* TÂCHE DEMANDÉE A:
Recopiez intégralement, sans rien modifier, le texte sur le Festival d'Avignon 2015.

* EXTRAIT CHOISI:
★ ★ ★ ★

Retour du Festival d’Avignon 2015

mercredi 15 juillet 2015, par Mohamed Kacimi



Mohamed Kacimi — TGV Avignon-Paris. Texte publié grâce au soutien de la SNCF : 2 heures de retard.


Avignon a bien changé. La rue de la République ressemble désormais à la rue du Commerce du quinzième arrondissement. Propre, piétonne, elle sent la Terre d’Hermès.
Les Sdf qu’on voyait, jadis, avec leurs chiens loups et leurs bières, ont disparu. Déportés sûrement à Marseille, où ils passeront inaperçus, se fondront dans le passage de la Porte d’Aix ou des Arnavaux.
Reste-t-il des pauvres ? Oui, mais ils sont au delà des remparts, les immigrés. Pareils aux « Gentils de l’Église » ; ils ne sont pas touchés par la grâce du Festival, car ils ne connaissent rien au théâtre, et que le Théâtre, par essence, ne blaire pas les immigrés.
Place des Corps Saints, le ménage a été fait. Les rades et les kebabs ont cédé place à des boutiques bios, où l’on vend du vin sans sulfite, des tomates cerises et des huiles essentielles. Époque de foutaise, où il ne reste d’essentiel que les huiles.

★ ★ ★ ★

* TÂCHE DEMANDÉE B:
Mettez dans une liste JSON de chaînes les lignes des rangées situées entre celle qui contient « catalogue / barcode: US 1627299 » et celle qui contient « scientific name: Poa arctica subsp. aperta », ces deux lignes incluses. Faites une chaîne par ligne et omettez les lignes vides.

Éléments du jeu de données:
★ ★ ★ ★

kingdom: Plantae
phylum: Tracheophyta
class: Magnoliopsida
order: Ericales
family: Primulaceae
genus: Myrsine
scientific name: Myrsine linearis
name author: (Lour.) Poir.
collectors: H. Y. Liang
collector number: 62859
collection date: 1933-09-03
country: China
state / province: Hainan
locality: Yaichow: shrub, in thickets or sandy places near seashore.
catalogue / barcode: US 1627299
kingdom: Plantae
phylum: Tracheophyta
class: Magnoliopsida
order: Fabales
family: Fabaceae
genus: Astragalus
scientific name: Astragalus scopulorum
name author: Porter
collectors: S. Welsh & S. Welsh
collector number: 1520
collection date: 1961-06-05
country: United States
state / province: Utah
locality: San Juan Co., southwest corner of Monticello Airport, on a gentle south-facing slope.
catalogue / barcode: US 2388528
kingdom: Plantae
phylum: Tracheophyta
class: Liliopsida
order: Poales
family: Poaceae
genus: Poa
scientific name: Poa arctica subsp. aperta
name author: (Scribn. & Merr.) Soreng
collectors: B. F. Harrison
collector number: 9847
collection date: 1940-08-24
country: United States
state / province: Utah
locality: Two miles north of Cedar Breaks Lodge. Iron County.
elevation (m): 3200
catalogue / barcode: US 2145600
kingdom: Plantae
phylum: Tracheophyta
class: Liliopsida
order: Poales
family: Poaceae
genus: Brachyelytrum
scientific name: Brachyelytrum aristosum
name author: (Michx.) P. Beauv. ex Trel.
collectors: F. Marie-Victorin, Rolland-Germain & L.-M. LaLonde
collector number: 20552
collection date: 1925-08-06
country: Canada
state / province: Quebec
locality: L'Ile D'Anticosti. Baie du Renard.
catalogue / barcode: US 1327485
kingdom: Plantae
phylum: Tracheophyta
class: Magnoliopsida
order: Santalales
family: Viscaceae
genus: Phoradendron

★ ★ ★ ★

* BONNE RÉPONSE A:
Retour du Festival d’Avignon 2015

mercredi 15 juillet 2015, par Mohamed Kacimi



Mohamed Kacimi — TGV Avignon-Paris. Texte publié grâce au soutien de la SNCF : 2 heures de retard.


Avignon a bien changé. La rue de la République ressemble désormais à la rue du Commerce du quinzième arrondissement. Propre, piétonne, elle sent la Terre d’Hermès.
Les Sdf qu’on voyait, jadis, avec leurs chiens loups et leurs bières, ont disparu. Déportés sûrement à Marseille, où ils passeront inaperçus, se fondront dans le passage de la Porte d’Aix ou des Arnavaux.
Reste-t-il des pauvres ? Oui, mais ils sont au delà des remparts, les immigrés. Pareils aux « Gentils de l’Église » ; ils ne sont pas touchés par la grâce du Festival, car ils ne connaissent rien au théâtre, et que le Théâtre, par essence, ne blaire pas les immigrés.
Place des Corps Saints, le ménage a été fait. Les rades et les kebabs ont cédé place à des boutiques bios, où l’on vend du vin sans sulfite, des tomates cerises et des huiles essentielles. Époque de foutaise, où il ne reste d’essentiel que les huiles.

* BONNE RÉPONSE B:
[
  "catalogue / barcode: US 1627299",
  "kingdom: Plantae",
  "phylum: Tracheophyta",
  "class: Magnoliopsida",
  "order: Fabales",
  "family: Fabaceae",
  "genus: Astragalus",
  "scientific name: Astragalus scopulorum",
  "name author: Porter",
  "collectors: S. Welsh & S. Welsh",
  "collector number: 1520",
  "collection date: 1961-06-05",
  "country: United States",
  "state / province: Utah",
  "locality: San Juan Co., southwest corner of Monticello Airport, on a gentle south-facing slope.",
  "catalogue / barcode: US 2388528",
  "kingdom: Plantae",
  "phylum: Tracheophyta",
  "class: Liliopsida",
  "order: Poales",
  "family: Poaceae",
  "genus: Poa",
  "scientific name: Poa arctica subsp. aperta"
]